* [Stored entries]
——————————

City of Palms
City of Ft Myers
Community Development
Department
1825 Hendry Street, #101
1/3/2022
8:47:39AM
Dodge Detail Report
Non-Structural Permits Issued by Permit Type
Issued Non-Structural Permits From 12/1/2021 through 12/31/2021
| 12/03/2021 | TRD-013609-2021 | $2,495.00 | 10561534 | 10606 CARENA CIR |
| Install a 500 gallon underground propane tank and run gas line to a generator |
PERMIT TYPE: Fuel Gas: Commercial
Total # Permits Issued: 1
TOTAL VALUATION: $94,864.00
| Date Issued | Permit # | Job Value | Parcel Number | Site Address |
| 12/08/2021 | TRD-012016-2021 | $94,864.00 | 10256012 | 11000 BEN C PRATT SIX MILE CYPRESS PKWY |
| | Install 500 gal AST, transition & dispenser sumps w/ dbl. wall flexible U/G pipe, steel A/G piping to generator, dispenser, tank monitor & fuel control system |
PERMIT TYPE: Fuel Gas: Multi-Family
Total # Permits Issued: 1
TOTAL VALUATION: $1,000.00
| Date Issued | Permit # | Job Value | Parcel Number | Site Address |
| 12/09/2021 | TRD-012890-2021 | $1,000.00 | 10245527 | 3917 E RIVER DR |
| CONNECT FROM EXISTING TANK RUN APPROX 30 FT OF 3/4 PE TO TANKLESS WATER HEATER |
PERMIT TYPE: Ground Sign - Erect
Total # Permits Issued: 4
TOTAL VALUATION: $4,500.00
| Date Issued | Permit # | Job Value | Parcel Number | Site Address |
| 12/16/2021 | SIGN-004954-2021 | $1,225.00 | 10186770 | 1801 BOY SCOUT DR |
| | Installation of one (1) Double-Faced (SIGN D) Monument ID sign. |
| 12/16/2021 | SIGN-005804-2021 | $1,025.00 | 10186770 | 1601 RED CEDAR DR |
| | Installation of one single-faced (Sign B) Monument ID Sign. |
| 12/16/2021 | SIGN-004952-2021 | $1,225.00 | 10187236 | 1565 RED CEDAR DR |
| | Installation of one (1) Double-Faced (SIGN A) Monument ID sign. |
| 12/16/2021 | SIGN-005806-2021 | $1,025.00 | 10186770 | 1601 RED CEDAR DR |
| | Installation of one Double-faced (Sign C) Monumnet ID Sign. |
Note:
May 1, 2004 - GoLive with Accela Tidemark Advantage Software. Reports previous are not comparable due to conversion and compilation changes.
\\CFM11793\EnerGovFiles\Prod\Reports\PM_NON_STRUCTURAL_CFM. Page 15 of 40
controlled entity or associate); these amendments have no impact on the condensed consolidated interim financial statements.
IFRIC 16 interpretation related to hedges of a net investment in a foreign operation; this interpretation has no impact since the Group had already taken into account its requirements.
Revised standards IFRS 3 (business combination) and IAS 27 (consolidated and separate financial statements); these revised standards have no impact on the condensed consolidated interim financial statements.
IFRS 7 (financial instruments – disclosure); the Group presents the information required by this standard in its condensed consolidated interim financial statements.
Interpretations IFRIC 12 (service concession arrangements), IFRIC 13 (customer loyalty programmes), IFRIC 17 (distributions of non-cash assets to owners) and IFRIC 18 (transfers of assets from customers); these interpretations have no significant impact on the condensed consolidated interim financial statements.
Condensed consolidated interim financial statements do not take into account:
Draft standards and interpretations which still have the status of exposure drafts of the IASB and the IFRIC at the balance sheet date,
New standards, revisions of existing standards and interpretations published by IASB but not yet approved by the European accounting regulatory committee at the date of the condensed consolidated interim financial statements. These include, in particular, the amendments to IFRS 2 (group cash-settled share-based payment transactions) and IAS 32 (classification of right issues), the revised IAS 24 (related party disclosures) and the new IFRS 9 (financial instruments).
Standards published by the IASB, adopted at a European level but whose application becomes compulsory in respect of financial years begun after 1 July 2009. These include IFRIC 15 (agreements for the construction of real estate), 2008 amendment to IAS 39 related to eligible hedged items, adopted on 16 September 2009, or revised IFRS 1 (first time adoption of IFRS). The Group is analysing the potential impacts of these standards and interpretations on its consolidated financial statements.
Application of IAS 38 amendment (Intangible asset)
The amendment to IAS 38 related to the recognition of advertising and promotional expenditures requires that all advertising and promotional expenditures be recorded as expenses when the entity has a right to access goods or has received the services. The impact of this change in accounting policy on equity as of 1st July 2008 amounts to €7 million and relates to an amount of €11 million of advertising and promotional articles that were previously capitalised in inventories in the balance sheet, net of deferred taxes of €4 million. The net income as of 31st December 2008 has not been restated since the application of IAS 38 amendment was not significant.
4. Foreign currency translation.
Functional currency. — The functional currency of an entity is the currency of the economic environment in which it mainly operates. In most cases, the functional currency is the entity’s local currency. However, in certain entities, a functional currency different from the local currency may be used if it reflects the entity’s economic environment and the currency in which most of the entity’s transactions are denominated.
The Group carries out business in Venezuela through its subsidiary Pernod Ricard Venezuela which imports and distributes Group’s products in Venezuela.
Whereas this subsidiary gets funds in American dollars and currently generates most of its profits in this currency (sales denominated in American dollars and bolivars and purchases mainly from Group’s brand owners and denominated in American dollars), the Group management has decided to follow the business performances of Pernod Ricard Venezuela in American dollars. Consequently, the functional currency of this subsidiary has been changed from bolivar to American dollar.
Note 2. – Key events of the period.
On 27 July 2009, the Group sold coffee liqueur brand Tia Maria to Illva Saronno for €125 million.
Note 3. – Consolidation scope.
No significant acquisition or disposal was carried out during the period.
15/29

——————————

* [WORK TO COMPLETE]
Go through the lines above and copy any that contain "generator".

* [TASK ANSWER]
| Install a 500 gallon underground propane tank and run gas line to a generator |
| | Install 500 gal AST, transition & dispenser sumps w/ dbl. wall flexible U/G pipe, steel A/G piping to generator, dispenser, tank monitor & fuel control system |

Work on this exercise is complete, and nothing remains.